Plummer is one of more than 10 Olympians with Minnesota ties. Following the others, including four Minnesota Lynx basketball players and head coach Cheryl Reeve, will be a compelling connection here at home as the Games proceed. But the Olympic movement is still admirably about internationalism, and at its best it offers a better vision amid a world convulsed in multiple crises.

International Olympic Committee (IOC) President Thomas Bach did not gloss over these world worries during his opening ceremonies speech. "We are living in a world of crises, mistrust and uncertainty," he said. "We are living in a world where selfishness is gaining ground, where certain people claim to be superior to others."

For each he had an "Olympic answer," including this response: "The ten thousand best athletes in the world, competing with each other, at the same time living peacefully together in one Olympic Village, sharing their meals and emotions. In this Olympic world there is one universal law for everybody. In this Olympic world we see that the values of our shared humanity are stronger than the forces that want to divide us."

And to respond to selfishness and claims of superiority, Bach's Olympic answer was welcoming the Refugee Olympic Team, which should inspire people worldwide but especially the postwar record numbers of people displaced by conflict and grinding poverty.

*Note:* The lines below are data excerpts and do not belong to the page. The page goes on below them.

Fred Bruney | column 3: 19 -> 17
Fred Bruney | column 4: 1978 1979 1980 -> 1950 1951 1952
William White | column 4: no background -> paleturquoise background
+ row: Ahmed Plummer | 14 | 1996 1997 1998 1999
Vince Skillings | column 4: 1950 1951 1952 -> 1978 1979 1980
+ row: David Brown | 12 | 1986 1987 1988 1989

Brazil would best be served by applying an Olympic answer to its own problems. Once a high-flying developing economy, it's wracked by recession, political scandal, inequality, violence and environmental degradation. These and other issues won't be easily solved, and the Olympics themselves won't turn things around. But just as Rio has rallied to defy expectations with a relatively successful first week of the games, Brazil can begin to come back from its brink and rediscover the reasons why in 2009 the IOC selected it in the first place as the first South American nation to ever host the Olympics.

At a time when nations worldwide seem to be turning increasingly inward, the internationalism of the Olympics does indeed offer an answer, or at least a model, that's based more on optimism than cynicism.